Que o beijo dure menos de um segundo.

Que a vontade não se perca frente às obrigações.
Que a loucura revele nosso lado mais meigo.
Que as flores continuem em busca de mais cores.
Que as abelhas fabriquem mel de paixão.

Que os relógios desistam de calcular futilmente o tempo.
Que o bater das horas seja impenetrável, indizível.
Que os dias transcorram na mais perfeita insensatez.
Que as noites sempre sejam divididas a dois.

Que a união impeça que um casal se separe.
Que a ficção ganhe vida no mundo.
Que o mundo ganhe vida na ficção.
Que os sonhos sejam um mundo mais real do que o nosso.

Que possamos ver, nas estrelas, uma parte de nós mesmos.
Que os astros nos guiem pela viagem na imensidão.
Que a vida seja um abraço.
Que o afago seja uma continuidade da palma de nossas mãos.

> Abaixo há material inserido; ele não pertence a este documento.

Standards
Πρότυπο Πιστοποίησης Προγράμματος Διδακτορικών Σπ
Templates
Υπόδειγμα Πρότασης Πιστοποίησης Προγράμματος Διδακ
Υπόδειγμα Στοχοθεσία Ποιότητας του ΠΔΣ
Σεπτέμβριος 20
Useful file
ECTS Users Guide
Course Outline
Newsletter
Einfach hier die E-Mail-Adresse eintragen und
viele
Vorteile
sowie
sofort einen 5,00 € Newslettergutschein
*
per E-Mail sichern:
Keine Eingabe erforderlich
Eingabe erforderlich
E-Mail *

Que as crianças finalmente ensinem os adultos a viver.
Que os adultos sejam humildes para escutar.
Que os desejos mais íntimos não sejam sufocados.
Que a liberdade impere no globo.

Que os devaneios sejam tidos como expressões.
Que o pequeno seja grande, com vistas para o intangível.
Que o avesso do verso seja o dorso de um animal.
Que a serenidade cure a pele.

Que o corpo saiba se regenerar das batalhas.
Que a dor encrustada no peito vaze como a água com detergente.
Que as mais diversas cores dominem o mundo.
Que o mundo seja fraco demais para impedir essa invasão.

Que a pele rejuvenesça.
Que os idosos tenham a chance de começar de novo.
Que a verdade seja a musa nua dos olhos do artista.
Que a Arte seja genuína.

Que a rotina seja mais genuína.
Que a reflexão abra caminho em nossos músculos.
Que o coração não dê nem mesmo sequer uma batida sem propósito.
Que o propósito constante de um coração seja de amar incondicionalmente.

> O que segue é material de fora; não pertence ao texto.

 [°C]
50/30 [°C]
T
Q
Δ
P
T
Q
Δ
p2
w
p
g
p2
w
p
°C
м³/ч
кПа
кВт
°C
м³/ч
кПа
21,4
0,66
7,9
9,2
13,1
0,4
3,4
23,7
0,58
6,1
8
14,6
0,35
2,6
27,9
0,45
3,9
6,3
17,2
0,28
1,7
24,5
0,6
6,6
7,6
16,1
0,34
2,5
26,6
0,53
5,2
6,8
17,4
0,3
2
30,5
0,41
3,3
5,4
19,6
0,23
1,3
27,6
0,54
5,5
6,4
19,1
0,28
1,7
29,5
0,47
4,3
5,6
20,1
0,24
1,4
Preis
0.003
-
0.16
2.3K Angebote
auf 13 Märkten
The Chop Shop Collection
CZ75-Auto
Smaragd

Que sejamos certos de nós mesmos.
Que nós tenhamos a certeza da chuva na terceira quinta-feira do mês.
Que o mês tenha sete fins de semana.
Que a dedicação diária ao engenho seja voltada à conquista incessante da alegria.

Que se busque, no ócio do trabalho, a labuta da arte.
Que o deslumbramento nunca caia no esquecimento.
Que os ossos deixem de ser tão duros e tão enferrujados.
Que os olhos não se cansem nunca de ver.

Que o mar continue sempre imenso, com a onda necessária.
Que percebamos a importância dos nossos detalhes.
Que todos saibam se desapegar de necessidades desnecessárias.
Que possamos viver a vida sem ter de comprá-la.

Que os pedidos sejam atendidos por corações infindáveis.
Que os versos cresçam, multipliquem-se.
Que este poema nunca tenha fim,
crescendo a cada sonho adicionado por uma nuvem sem fim de sonhos libertos.